Quando o silêncio é cúmplice
Entre o primeiro dia de janeiro e meio de novembro de 2025, Portugal viveu uma tragédia que ninguém deveria normalizar: vinte e três mulheres e um jovem perderam a vida. Vinte e quatro histórias que não serão concluídas. Vinte e quatro sonhos que desapareceram num instante. Vinte e quatro vazios que nunca mais serão preenchidos.
Não são apenas números. Não são estatísticas que podemos ignorar entre o café da manhã e as notícias do fim do dia. Cada uma delas tinha um nome. Cada uma delas tinha uma mãe que a esperava. Cada uma delas tinha planos, risos guardados, e um futuro roubado pela violência.

O peso da ausência
Há uma exposição no Porto, na Junta de Freguesia do Bonfim, que torna isto tangível. Molduras suspensas no ar, como se flutuassem entre o visível e o invisível. Cada uma delas representa uma vida interrompida. Cada uma delas é um grito silencioso que precisamos de ouvir.

Estas molduras não estão aí por acaso. São retratos que nunca se completaram. São histórias que ficaram em branco. São fragmentos de sonhos, amores e memórias que foram arrancados de forma brutal e definitiva. Ligadas por fios quase invisíveis, representam a fragilidade frágil de todas as vidas – e a força inabalável da memória que se recusa a desaparecer.
Cada moldura é um nome. Cada ausência é uma história que deveria ter continuado. Cada silêncio é uma denúncia.

A responsabilidade que nos pertence
Aqui reside a verdade que nos queima: a violência contra as mulheres não é uma fatalidade. Não é um acidente da natureza. É uma escolha que a sociedade permite, tolera e, muitas vezes, ignora.
Quando escolhemos o silêncio, estamos a escolher a cumplicidade. Quando fechamos os olhos, estamos a permitir que mais vidas se apaguem. Quando aceitamos a indiferença como resposta normal, estamos a trair aquelas que já não estão cá para falar.

A responsabilidade não é de quem agride. A responsabilidade é coletiva. É nossa. É de cada um de nós que conheça uma mulher que bate à porta com hematomas. É de cada um de nós que ouve histórias de controlo, ciúmes e ameaças e finge que é normal. É de cada um de nós que vira a cabeça quando o silêncio convida à cumplicidade.

Um grito que precisa ecoar
Esta homenagem que a Junta de Freguesia do Bonfim, no Porto, abraça, em colaboração com a UMAR – União de Mulheres Alternativa e Resposta, não é apenas para chorar o que se perdeu. É um grito. É uma denúncia. É um chamado à ação que não podemos ignorar.
É pelo direito das mulheres à vida, à liberdade e à autonomia. É pela construção urgente de uma sociedade que não tolere violência. É pela transformação da memória das vítimas em resistência ativa.

Cada retrato suspenso nos lembra que o luto não é suficiente.
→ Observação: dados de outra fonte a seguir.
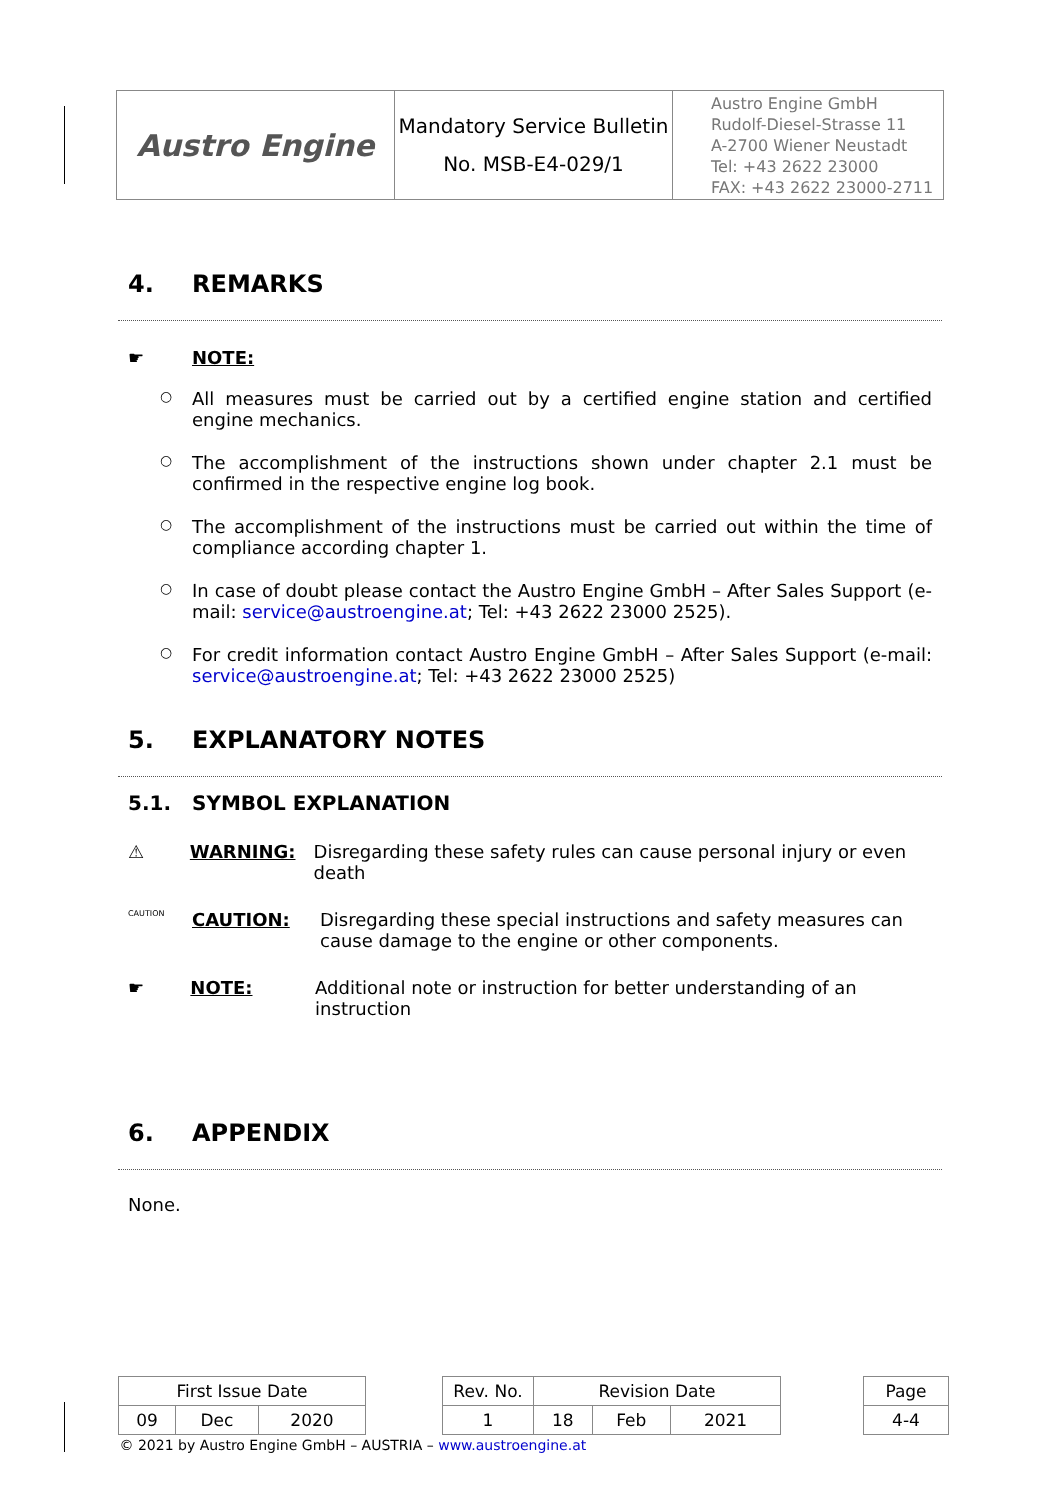| Austro Engine | Mandatory Service Bulletin No. MSB-E4-029/1 | Austro Engine GmbH Rudolf-Diesel-Strasse 11 A-2700 Wiener Neustadt Tel: +43 2622 23000 FAX: +43 2622 23000-2711 |
4. REMARKS
☛ NOTE:
○ All measures must be carried out by a certified engine station and certified engine mechanics.
○ The accomplishment of the instructions shown under chapter 2.1 must be confirmed in the respective engine log book.
○ The accomplishment of the instructions must be carried out within the time of compliance according chapter 1.
○ In case of doubt please contact the Austro Engine GmbH – After Sales Support (e-mail: service@austroengine.at; Tel: +43 2622 23000 2525).
○ For credit information contact Austro Engine GmbH – After Sales Support (e-mail: service@austroengine.at; Tel: +43 2622 23000 2525)
5. EXPLANATORY NOTES
5.1. SYMBOL EXPLANATION
⚠ WARNING: Disregarding these safety rules can cause personal injury or even death
CAUTION
CAUTION: Disregarding these special instructions and safety measures can cause damage to the engine or other components.
☛ NOTE: Additional note or instruction for better understanding of an instruction
6. APPENDIX
None.
| First Issue Date | | | | Rev. No. | Revision Date | | | | Page |
| 09 | Dec | 2020 | | 1 | 18 | Feb | 2021 | | 4-4 |
| © 2021 by Austro Engine GmbH – AUSTRIA – www.austroengine.at | | | | | | | | | |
O silêncio não é suficiente. As palavras de pesar não são suficientes.
É preciso agir. É preciso proteger. É preciso transformar.
Quando o vazio nos confronta
Passe por esta instalação com os olhos abertos. Sinta o peso de cada moldura. Deixe que o silêncio o incomode, que a ausência o perturbe, que o vazio o confronte com a urgência da mudança.

Porque cada mulher que morre por violência não é um número. É a filha de alguém. É a amiga de alguém. É a mulher que poderia ter mudado o mundo, mas nunca vai ter a oportunidade de o fazer.
Vinte e quatro vidas em 2025. Vinte e quatro pessoas que mereciam mais. Vinte e quatro histórias que nos pertencem, a todos nós.

Não podemos deixar que o silêncio seja a nossa herança. Não podemos aceitar que isto seja o preço de uma sociedade que se diz civilizada.
É hora de transformar a dor em luta. É hora de transformar a memória em ação. É hora de dizer, alto e bem alto: isto tem que terminar.
Porque cada moldura vazia é um apelo à consciência. E a nossa consciência ainda está acordada.